Yes, except dispatch happens at runtime, not compile time. It takes into account the dynamic type of each argument, not just their static types.

DNF2 · on Oct 21, 2020

Well, almost. Dispatch can happen at compile time, and in fact does for type-stable code. But the dispatch is on run-time types, not static types.

(The fact that you can have static dispatch on dynamic types is a pretty subtle point that hurts my head, but the upshot is that you get semantically dynamic dispatch with static performance as an optimization.)

musingsole · on Oct 21, 2020

As the other answers note, multiple dispatch is largely a performance improvement. When writing Python, performance has usually been sidelined as a priority in the first place (within some constraints).

Personally, I hate this presentation. Multiple dispatch (to me) is cognitively heavier and not what I would default to. If it's a performance gain and I need performance, then sure. But too often people hold it up as a virtue because the need for speed is assumed.

amkkma · on Oct 21, 2020

What? I used to write python, and to me, MD is first and foremost a conceptual improvement. Makes writing code so much sweeter, more expressive and sensical.

It also heavily improves composability.

- [The exercise]: Retype the portion of the thread on multiple dispatch starting with "As the other" and going on through "heavily improves composability.", reproducing every word and mark unchanged.

Collection entries
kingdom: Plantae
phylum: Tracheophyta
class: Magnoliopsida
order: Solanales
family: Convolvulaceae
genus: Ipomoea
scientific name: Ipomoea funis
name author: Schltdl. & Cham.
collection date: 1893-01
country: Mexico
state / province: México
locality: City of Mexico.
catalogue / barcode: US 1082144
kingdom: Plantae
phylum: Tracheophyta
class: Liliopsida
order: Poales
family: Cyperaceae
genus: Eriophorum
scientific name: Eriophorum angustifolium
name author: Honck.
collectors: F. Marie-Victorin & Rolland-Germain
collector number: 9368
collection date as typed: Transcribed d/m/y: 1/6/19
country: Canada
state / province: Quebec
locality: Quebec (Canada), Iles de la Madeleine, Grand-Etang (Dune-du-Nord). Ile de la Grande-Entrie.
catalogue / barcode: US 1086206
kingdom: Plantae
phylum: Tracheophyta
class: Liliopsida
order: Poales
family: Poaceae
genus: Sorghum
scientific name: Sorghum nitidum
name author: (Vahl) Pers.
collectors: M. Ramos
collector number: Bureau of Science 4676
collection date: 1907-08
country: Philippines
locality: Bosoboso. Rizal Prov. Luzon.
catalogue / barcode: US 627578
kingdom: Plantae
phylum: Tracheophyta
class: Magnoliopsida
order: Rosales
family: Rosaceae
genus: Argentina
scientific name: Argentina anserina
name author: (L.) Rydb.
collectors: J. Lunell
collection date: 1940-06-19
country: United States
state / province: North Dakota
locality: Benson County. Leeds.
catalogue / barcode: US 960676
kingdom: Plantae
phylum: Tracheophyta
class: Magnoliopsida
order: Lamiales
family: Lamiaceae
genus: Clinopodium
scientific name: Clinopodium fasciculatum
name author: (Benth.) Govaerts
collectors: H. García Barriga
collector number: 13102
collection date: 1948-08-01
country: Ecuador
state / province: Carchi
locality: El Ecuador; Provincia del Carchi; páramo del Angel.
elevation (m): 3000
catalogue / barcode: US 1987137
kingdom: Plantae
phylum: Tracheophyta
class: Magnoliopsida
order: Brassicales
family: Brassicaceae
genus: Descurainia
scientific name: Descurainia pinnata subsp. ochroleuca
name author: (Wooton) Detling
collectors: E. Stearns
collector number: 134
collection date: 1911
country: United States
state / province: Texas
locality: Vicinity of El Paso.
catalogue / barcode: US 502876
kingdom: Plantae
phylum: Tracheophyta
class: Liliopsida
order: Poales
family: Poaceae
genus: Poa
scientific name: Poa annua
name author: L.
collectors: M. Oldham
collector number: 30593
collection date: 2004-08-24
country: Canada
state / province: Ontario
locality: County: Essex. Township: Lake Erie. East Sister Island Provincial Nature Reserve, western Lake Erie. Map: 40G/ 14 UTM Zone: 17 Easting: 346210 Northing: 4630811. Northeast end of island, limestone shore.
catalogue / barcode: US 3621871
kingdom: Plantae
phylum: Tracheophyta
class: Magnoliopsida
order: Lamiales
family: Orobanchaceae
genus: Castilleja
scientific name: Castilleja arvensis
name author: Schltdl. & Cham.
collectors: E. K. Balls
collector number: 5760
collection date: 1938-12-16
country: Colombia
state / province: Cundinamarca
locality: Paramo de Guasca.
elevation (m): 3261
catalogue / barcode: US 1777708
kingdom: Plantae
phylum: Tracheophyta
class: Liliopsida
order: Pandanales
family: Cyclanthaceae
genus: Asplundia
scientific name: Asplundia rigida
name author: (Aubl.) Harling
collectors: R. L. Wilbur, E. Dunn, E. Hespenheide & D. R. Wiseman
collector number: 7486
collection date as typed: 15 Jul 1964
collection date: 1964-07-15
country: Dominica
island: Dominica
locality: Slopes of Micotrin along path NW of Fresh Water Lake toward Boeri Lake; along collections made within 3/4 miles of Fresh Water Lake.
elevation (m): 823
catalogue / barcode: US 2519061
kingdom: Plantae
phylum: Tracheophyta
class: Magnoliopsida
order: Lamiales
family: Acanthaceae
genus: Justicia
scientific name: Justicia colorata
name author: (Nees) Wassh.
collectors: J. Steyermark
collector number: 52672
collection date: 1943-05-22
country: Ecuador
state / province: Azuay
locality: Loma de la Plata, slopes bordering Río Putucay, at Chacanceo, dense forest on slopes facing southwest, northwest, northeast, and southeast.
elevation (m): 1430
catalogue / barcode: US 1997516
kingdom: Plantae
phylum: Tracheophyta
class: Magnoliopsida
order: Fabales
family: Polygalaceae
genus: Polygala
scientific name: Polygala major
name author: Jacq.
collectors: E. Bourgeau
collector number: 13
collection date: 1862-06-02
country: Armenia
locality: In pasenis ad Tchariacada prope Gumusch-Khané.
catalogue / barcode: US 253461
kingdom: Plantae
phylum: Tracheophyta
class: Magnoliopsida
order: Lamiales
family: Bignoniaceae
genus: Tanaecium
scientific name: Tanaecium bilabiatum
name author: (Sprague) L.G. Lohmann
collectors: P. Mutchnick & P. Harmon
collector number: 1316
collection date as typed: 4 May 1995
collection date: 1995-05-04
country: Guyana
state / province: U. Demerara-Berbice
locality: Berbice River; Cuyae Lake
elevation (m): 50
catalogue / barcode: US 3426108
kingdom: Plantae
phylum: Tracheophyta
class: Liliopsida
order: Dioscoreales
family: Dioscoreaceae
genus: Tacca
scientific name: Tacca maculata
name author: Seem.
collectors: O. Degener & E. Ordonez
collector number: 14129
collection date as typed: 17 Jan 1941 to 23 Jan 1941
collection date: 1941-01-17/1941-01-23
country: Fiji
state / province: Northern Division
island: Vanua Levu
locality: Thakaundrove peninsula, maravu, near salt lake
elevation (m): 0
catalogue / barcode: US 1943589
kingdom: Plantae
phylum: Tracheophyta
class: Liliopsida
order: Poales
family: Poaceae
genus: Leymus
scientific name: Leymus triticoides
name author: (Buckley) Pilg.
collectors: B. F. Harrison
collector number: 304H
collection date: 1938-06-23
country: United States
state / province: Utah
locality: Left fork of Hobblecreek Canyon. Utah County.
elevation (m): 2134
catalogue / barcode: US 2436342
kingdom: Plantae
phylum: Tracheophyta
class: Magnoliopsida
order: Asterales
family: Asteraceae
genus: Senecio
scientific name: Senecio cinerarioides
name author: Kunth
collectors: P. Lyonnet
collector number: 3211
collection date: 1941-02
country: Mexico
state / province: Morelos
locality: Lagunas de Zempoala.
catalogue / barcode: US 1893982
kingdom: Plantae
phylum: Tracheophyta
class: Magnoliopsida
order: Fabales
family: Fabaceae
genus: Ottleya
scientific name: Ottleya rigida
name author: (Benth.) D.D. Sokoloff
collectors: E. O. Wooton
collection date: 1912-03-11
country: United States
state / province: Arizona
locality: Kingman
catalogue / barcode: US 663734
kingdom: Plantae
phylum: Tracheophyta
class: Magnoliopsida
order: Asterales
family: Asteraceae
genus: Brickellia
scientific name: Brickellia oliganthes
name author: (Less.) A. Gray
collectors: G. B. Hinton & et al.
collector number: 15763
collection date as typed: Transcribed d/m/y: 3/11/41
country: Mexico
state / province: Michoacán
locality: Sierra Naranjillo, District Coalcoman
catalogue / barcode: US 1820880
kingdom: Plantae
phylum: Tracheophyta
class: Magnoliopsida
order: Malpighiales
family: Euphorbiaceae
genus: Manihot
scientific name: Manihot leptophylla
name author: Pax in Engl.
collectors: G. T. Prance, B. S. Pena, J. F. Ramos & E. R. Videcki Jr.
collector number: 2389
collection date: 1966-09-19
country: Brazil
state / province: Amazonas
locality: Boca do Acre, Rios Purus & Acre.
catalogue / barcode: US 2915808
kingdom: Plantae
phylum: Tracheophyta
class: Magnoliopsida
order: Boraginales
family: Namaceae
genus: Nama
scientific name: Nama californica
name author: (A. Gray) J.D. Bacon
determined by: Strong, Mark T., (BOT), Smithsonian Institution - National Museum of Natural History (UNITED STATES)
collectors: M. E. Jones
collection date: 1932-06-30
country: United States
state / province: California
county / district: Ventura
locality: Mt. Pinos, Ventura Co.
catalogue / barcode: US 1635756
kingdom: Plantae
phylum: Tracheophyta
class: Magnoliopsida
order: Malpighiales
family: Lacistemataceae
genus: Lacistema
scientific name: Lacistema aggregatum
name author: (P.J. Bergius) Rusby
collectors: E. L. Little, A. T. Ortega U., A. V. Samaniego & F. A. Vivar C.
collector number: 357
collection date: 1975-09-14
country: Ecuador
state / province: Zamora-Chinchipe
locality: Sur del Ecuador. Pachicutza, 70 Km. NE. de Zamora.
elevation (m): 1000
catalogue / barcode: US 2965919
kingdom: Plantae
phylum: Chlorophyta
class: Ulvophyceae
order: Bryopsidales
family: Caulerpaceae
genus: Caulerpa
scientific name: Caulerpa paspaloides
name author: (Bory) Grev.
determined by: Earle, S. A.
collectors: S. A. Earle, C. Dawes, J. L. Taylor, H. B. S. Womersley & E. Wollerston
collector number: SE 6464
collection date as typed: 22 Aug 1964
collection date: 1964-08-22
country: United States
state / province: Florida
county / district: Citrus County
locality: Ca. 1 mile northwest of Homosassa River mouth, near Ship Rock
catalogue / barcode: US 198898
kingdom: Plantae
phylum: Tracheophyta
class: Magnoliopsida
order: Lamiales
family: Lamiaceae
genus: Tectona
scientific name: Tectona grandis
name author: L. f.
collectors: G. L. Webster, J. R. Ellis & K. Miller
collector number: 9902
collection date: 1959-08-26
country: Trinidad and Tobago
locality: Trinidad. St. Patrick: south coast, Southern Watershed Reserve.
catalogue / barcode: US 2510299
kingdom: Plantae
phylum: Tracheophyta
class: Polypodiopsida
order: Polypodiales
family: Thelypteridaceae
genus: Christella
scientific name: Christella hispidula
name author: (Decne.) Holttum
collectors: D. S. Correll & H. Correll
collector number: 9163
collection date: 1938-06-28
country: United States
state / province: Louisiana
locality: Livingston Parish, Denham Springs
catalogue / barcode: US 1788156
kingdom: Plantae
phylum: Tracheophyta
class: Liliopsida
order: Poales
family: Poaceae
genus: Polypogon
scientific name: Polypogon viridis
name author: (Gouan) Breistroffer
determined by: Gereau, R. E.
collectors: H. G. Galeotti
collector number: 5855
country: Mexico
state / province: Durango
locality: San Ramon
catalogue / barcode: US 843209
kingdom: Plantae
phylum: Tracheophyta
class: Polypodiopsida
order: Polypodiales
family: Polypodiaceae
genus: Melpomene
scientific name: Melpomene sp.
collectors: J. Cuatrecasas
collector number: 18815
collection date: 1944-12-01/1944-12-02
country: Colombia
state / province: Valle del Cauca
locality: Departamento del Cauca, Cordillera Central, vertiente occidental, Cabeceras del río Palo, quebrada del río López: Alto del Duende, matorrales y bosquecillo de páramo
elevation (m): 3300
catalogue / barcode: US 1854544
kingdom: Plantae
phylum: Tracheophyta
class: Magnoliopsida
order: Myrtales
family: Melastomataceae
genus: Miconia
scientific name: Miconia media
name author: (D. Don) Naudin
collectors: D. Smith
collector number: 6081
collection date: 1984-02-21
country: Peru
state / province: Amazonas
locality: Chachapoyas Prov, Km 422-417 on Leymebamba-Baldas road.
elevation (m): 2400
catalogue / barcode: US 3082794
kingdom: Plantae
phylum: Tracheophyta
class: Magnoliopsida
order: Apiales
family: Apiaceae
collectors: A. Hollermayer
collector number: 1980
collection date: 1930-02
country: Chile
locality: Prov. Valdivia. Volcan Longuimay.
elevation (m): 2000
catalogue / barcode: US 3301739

- [Answer to this problem]:
As the other answers note, multiple dispatch is largely a performance improvement. When writing Python, performance has usually been sidelined as a priority in the first place (within some constraints).

Personally, I hate this presentation. Multiple dispatch (to me) is cognitively heavier and not what I would default to. If it's a performance gain and I need performance, then sure. But too often people hold it up as a virtue because the need for speed is assumed.

amkkma · on Oct 21, 2020

What? I used to write python, and to me, MD is first and foremost a conceptual improvement. Makes writing code so much sweeter, more expressive and sensical.

It also heavily improves composability.